At the South Gate of Kensington Palace, and adjacent to the Memorial to Princess Diana, the fences are covered with tributes. Flowers, photographs, signs, candles, and stuffed animals cover the fence along the walk. Although we, as well as many others, were fascinated at the wedding between Diana and Prince Charles (Mother read everything she could ever find about Princess Diana!), I truly do not recall much else over the years. During our 2006 visit shortly after the opening, the memorial had any number of visitors on a gray and damp London morning.
I confess to having not given it a great deal of thought beyond the initial shock at her death due to the relentless paparazzi, and the realization that her sons would grow to adulthood without their mother. I was not a follower of the Royal Family, but would read the occasional news items such as the marriage of William and Kate, and the births of their children. When Prince Harry and Meghan Markle began to appear regularly in the news the past 2 years, I was surprised at the vitriol with which she was portrayed, but I do not know why I should have been.
When I began looking through my London photographs a few weeks ago, and ran across these from the memorial that portray Princess Diana with her sons, I have reflected more deeply about Prince Harry’s decision to step back from the tradition of the Royals and seek a different path for himself for his sake as well as his wife and child.
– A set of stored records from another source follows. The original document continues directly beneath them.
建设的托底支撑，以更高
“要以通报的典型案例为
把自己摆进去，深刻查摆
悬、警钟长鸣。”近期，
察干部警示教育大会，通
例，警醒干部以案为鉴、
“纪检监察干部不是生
I believe that all of our children anywhere and in any circumstances deserve to growth up safely and supported. I question why so many feel the need to do otherwise and contribute to the harm and trauma done to our children in so many hateful and hurtful ways.
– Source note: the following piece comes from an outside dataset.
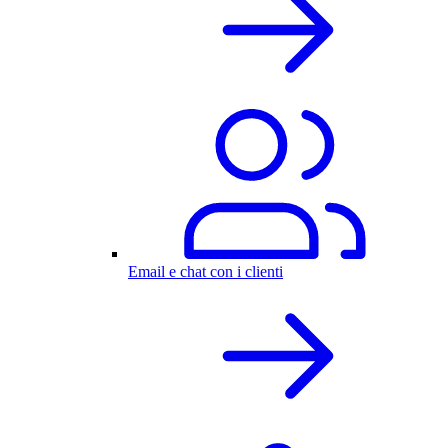
Email e chat con i clienti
As I work with social work students daily, I am reminded of our important role in work to prevent trauma when possible, and intervene when it is not. The passion for advocacy and change is strong among them, as it is with others in our common work. In the face of the horrid things happening and being perpetrated with direct intent to harm, I appreciate those who stand for peace, justice, and equality, and more so than ever, diversity, equity, and inclusion.